Di Indonesia, khususnya di Flobamora, ensiklik ini telah menjadi “roh penggerak”—sebuah manifesto teologis yang memberikan landasan moral bagi perlawanan terhadap proyek-proyek yang dianggap merusak ciptaan.
Laudato Si’ menyerukan “pertobatan ekologis” dan mengajak kita untuk “mendengar jeritan bumi sekaligus jeritan kaum miskin” (LS #49). Seruan Laudato Si’ bukanlah hal baru, melainkan penegasan kembali dari akar tradisi iman Yahudi-Kristen yang berusia ribuan tahun.
Seruan inilah yang dikumandangkan oleh otoritas gereja lokal saat mereka berdiri bersama umat menolak proyek geothermal. Ini adalah sisi heroik dari implementasi Laudato Si’. Namun, pertanyaannya: apakah ujian sesungguhnya dari Laudato Si’ hanya sebatas perlawanan terhadap “musuh” dari luar? Ataukah ujian yang lebih berat justru terletak pada cermin yang kita pegang di hadapan wajah kita sendiri?

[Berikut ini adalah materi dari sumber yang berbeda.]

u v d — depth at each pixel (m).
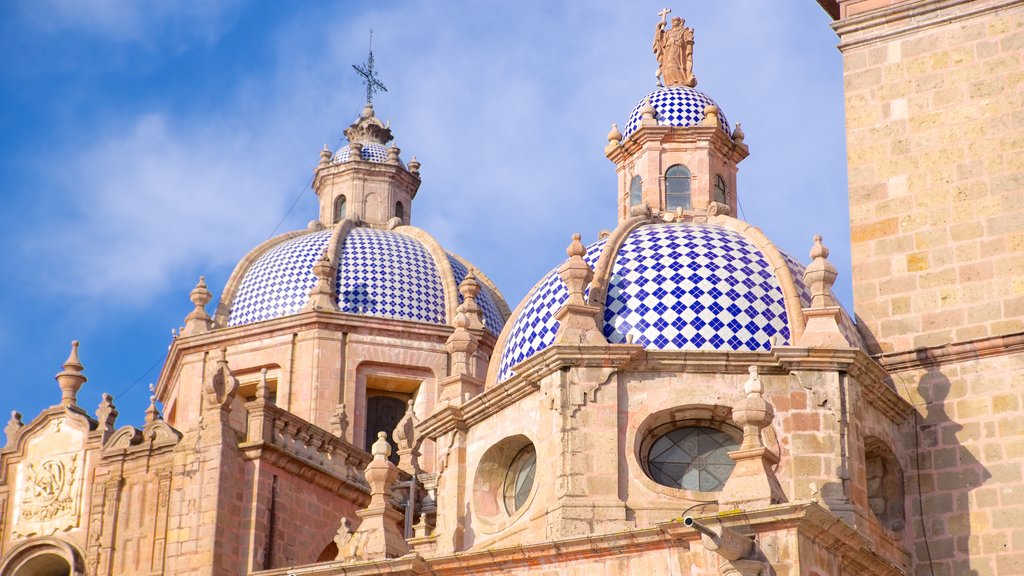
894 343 34.69
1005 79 35.19
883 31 36.62
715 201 38.62
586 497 31.30
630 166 39.53
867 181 35.91
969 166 35.03
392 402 50.84
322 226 55.38
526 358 33.78
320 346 49.25
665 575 29.31
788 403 31.92
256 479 40.53
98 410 43.09
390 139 58.66
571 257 33.34
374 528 33.47
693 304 33.25
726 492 29.28
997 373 33.59
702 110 39.38
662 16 41.66
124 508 41.22
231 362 49.88
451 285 52.06
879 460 34.06
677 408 31.91
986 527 32.81
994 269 34.22
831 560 29.14
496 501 33.97
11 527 42.84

Dimensi Profetik Gereja – Menjadi Tameng bagi Umat
Harus diakui bahwa peran gereja lokal dalam menyuarakan penolakan geothermal adalah implementasi nyata dari ajaran Laudato Si’. Mereka telah menerjemahkan konsep “ekologi integral”—keterkaitan antara lingkungan, ekonomi, dan keadilan sosial—ke dalam tindakan nyata.
Gereja sudah, sedang dan akan terus menjadi suara bagi kaum miskin dan masyarakat adat yang ruang hidupnya terancam. Mereka membela hak atas tanah ulayat, sumber air bersih, dan keberlanjutan pertanian lokal.

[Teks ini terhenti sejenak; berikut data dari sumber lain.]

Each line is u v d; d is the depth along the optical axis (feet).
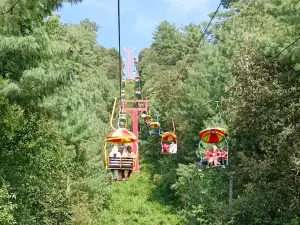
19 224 50.75
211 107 114.83
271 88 70.90
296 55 55.21
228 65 112.68
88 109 148.05
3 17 31.78
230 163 84.58
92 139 112.37
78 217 83.71
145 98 251.19
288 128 64.90
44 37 43.68
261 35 75.87
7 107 48.80
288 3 58.85
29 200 54.54
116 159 52.34
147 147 187.73
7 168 50.31
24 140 52.42
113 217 117.60
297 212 66.23
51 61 49.14
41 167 53.52
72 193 90.27
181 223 110.52
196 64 139.23
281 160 67.97
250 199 69.46
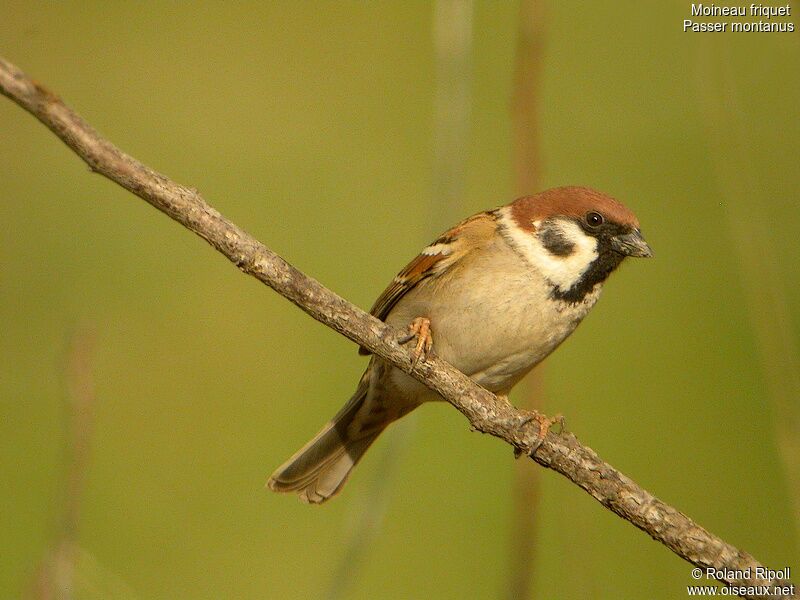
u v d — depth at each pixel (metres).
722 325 11.72
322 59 15.48
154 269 13.05
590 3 14.09
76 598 6.04
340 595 6.51
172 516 10.41
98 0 16.45
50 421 11.19
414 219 13.12
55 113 4.92
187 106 14.70
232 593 9.77
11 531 10.04
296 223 13.16
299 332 12.47
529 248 7.37
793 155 11.48
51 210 13.52
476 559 10.09
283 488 7.86
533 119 7.70
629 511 5.79
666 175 12.83
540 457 6.01
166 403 11.70
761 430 10.77
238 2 16.44
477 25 14.44
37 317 12.29
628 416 10.95
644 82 13.66
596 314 11.95
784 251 11.00
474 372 7.55
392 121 14.42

Dengan menantang narasi pembangunan yang eksploitatif dari korporasi dan negara, gereja menjalankan fungsi kenabiannya: berbicara lantang tentang kebenaran kepada kekuasaan, persis seperti yang diharapkan Laudato Si’. Ini adalah perjuangan yang patut diapresiasi dan tidak boleh diremehkan.

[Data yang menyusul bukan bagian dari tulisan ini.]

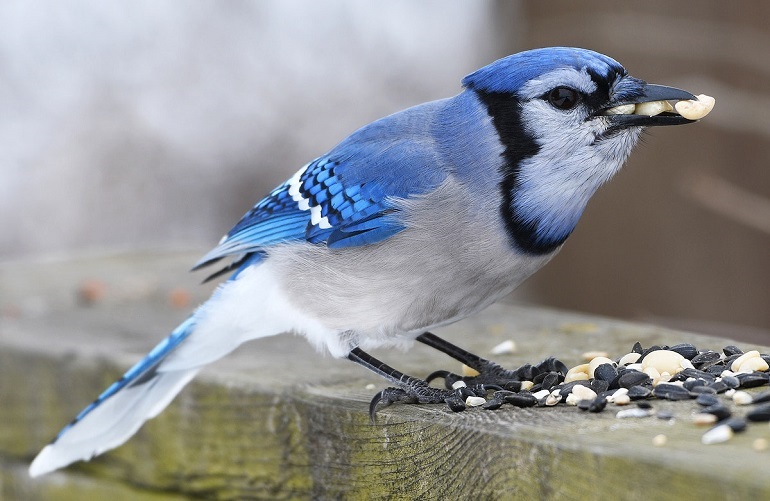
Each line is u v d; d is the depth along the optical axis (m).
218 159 20.59
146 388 8.25
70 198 19.91
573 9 15.01
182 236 20.20
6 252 19.55
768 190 13.94
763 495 4.74
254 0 21.69
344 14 21.91
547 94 7.53
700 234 14.34
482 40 21.44
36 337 9.42
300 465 7.38
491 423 6.16
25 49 20.88
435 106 8.23
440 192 7.74
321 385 7.64
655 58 14.27
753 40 13.81
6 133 20.16
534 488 5.70
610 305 14.84
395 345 8.35
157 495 8.38
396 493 6.71
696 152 14.15
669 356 6.92
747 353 6.86
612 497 5.28
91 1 21.19
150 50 21.17
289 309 8.29
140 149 20.36
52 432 9.04
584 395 6.48
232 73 21.25
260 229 8.56
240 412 7.77
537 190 7.64
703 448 5.25
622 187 14.55
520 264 7.82
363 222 7.92
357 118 21.20
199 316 8.41
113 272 12.36
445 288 7.83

Gereja memang harus menjalankan fungsi kenabiannya, sebuah gema dari seruan Nabi Yesaya untuk “membuka belenggu-belenggu kelaliman dan melepaskan tali-tali kuk” (bdk. Yesaya 58:6), dengan berbicara lantang tentang kebenaran kepada kekuasaan.
Ujian Terberat ‘Laudato Si’ – Balok di Mata Sendiri
“Namun, otentisitas sebuah pertobatan ekologis diuji bukan hanya dari seberapa keras kita berteriak pada orang lain, tetapi dari seberapa tekun kita menyapu halaman rumah kita sendiri.” ” Sebuah prinsip refleksi diri yang berakar pada ajaran Yesus sendiri: “Mengapakah engkau melihat selumbar di mata saudaramu, sedangkan balok di dalam matamu tidak engkau ketahui?” (Matius 7:3).
Di sini konsistensi adalah batu uji dari setiap komitmen moral. Jika “pertobatan ekologis” menjadi alasan menolak geothermal, maka semangat yang sama seharusnya berkobar lebih dahsyat lagi untuk mengatasi krisis ekologis yang terjadi di depan mata, yang bahkan berada dalam lingkup pengaruh langsung gereja dan umatnya.